Purple has always been my favourite colour.
It still is, but it has taken on a more significant meaning in recent days as someone I love has been diagnosed with Alzheimer's disease. Purple is the symbolic colour.
Laura Wayman, who is known as the "dementia whisperer," suggests it's because purple is a mixture of red and blue: “Dark red symbolizes things that are mysterious or secretive. Blue brings to mind vast things like sky and ocean and cold emptiness. To draw a comparison to those living with Alzheimer's, often the sufferers and their loved ones are sucked into a mysterious disease that is like a veritable vacuum.”
My take? Yes, it is like a vacuum because it completely sucks!
It has taken many months for my family to come to terms with the actual diagnosis.
This is the first time I’ve felt comfortable writing about it. I also waited for permission to do so.
We are new to the journey and that is what it is — on bumpy roads with twisty turns, roundabouts and pitfalls.
It took a long time to get an actual diagnosis, which finally came after two cognitive tests and a brain scan.
At first, you just have odd feelings that something is not quite right with your loved one, but it is nothing you can put your finger on.
You continually ask yourself, is this just a sign of getting older?
Haven’t we all forgotten our glasses, keys, wallets, water bottle, where we parked the car, or why we walked into a specific room?
Is it just a character trait to be a bit slow to respond to questions?
Why is the relative asking us the same questions over and over?
Honestly, and I hate to say it, but it is kind of a “man” thing to not pay attention. So, if he forgot to get everything on the grocery list, is that just because he’s a guy? Maybe he just wasn’t listening.
But the incidents started to pile up. He could not figure out how to use his cellphone. He pushed every button on the TV remote for no apparent reason.
He stares endlessly at the calendar, but wasn’t exactly sure how to read it. Same with the clock. He knows what the clock says, but seemingly has no idea what it means? Was it morning, afternoon or night? Does it matter? Bedtime might be after supper or it might be 10 p.m.
There seemed to be no rhyme or reason.
Over several weeks, we realized he had no memory of TV shows we had just watched, or the story line of a movie we had seen.
He’d watch the same shows over and over, day after day, with no realization he had just seen it. He watched The Masters golf tournament weeks after it was over.
I will tell you the absolute worst thing: He knows it. He is aware there’s something wrong. He searches for names or words or stories that are almost there within his grasp, but he can’t grab them.

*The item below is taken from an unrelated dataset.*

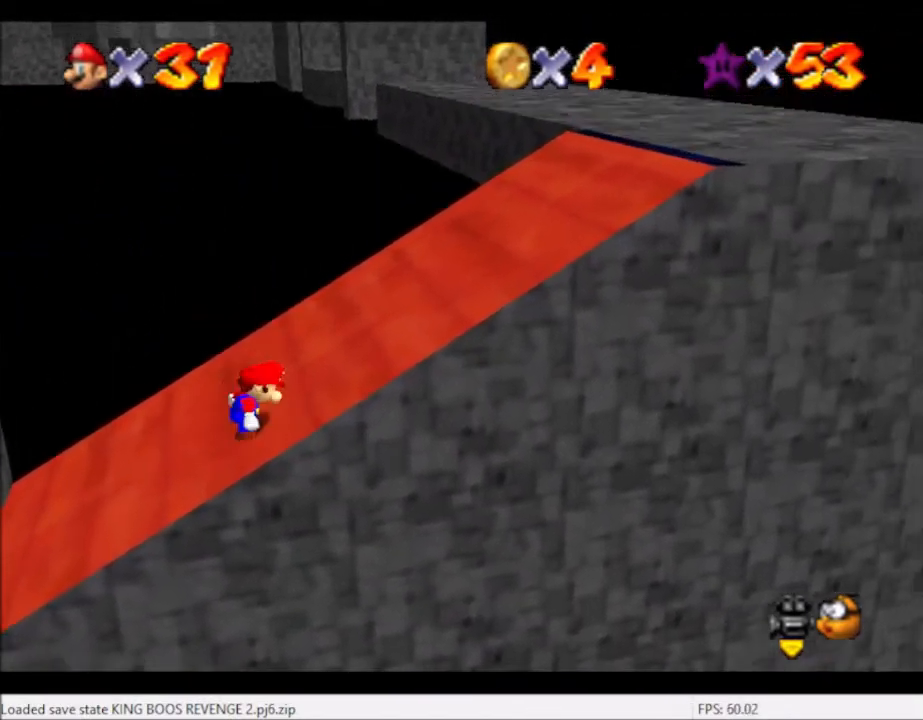
{"buttons": ["A"], "left_stick": "right", "right_stick": "center", "events": [[100, "B", "down"], [200, "B", "up"]]}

He knows his family is trying to help, but he gets angry that we seem to be taking over some of his responsibilities.
If you will indulge me, I’d like to do a future column on what happens to caregivers. That’s a whole different hell. I wouldn’t wish this diagnosis on my worst enemy.

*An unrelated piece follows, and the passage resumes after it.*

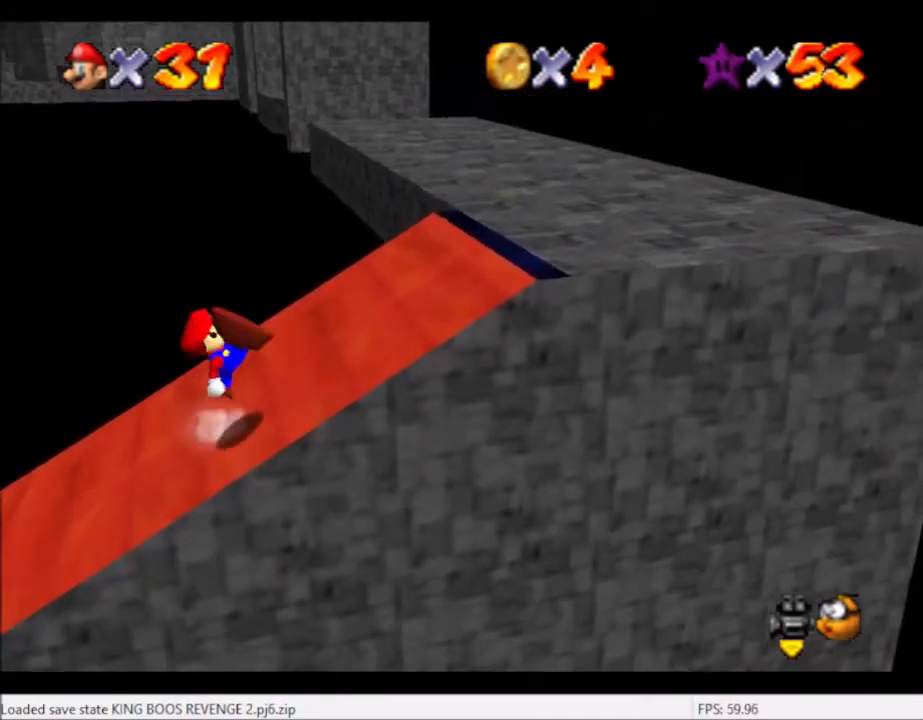
{"buttons": ["A", "B"], "left_stick": "right", "right_stick": "center", "events": [[67, "B", "up"], [400, "B", "down"]]}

Over the coming weeks, I’m sure I will learn more about it and get tips on how to cope and how to make things easier for all involved.
Statistics suggest 55 million people around the world and 11,000 people in Simcoe County suffer from Alzheimer's disease or some form of dementia.
My family is certainly not alone, but that is the way it feels. I am angry, worried, frustrated, stressed, sad, and heartbroken. And I'm not even on the front line.
Memories, to me, have always been a huge source of comfort and warmth.
How many great conversations start with remember when? I wouldn’t even know what to do if mine were slipping away.
One day my relative came to me crying saying, “There’s something wrong with my brain. It's not working. There's nothing in there.”
That is a day I truly wish I could forget.